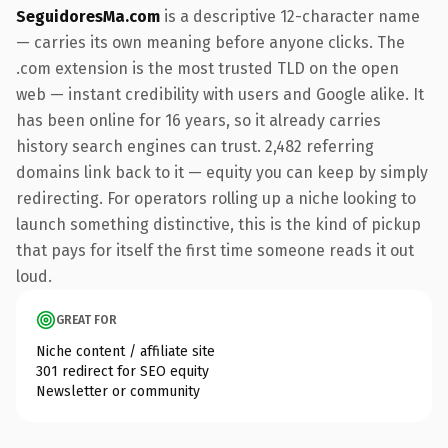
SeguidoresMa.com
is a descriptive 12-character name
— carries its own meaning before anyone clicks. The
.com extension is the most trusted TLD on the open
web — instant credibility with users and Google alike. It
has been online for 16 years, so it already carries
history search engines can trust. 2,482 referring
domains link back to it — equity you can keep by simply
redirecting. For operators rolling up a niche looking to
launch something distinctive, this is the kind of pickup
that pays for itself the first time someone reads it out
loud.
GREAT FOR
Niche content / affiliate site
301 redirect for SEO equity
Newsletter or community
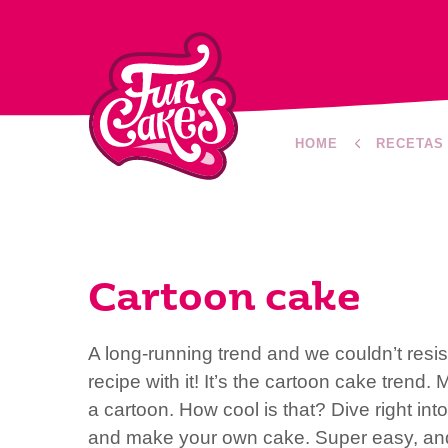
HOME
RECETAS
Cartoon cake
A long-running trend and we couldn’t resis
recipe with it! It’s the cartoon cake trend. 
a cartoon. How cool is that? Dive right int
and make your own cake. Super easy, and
##########
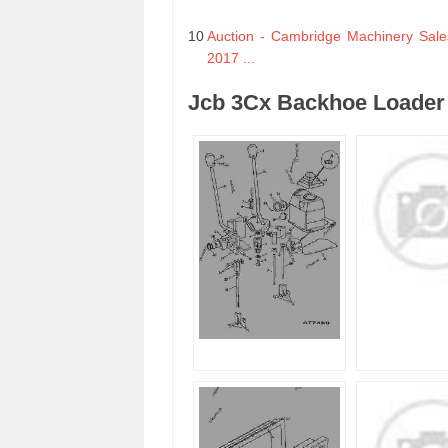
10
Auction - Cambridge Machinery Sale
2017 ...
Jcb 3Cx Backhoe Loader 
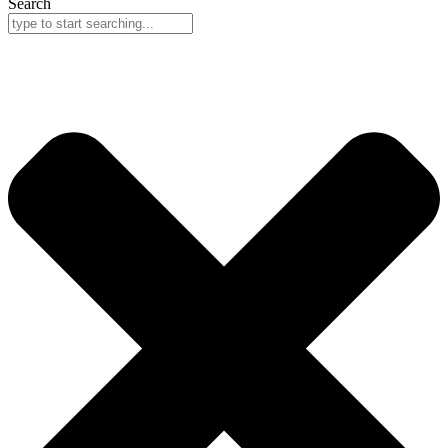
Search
##########
_Exercise directions_: Quote the lines from the one containing "SeguidoresMa.com" to the one containing "Newsletter or community", reproducing them precisely.

_Expected answer_:
SeguidoresMa.com
is a descriptive 12-character name
— carries its own meaning before anyone clicks. The
.com extension is the most trusted TLD on the open
web — instant credibility with users and Google alike. It
has been online for 16 years, so it already carries
history search engines can trust. 2,482 referring
domains link back to it — equity you can keep by simply
redirecting. For operators rolling up a niche looking to
launch something distinctive, this is the kind of pickup
that pays for itself the first time someone reads it out
loud.
GREAT FOR
Niche content / affiliate site
301 redirect for SEO equity
Newsletter or community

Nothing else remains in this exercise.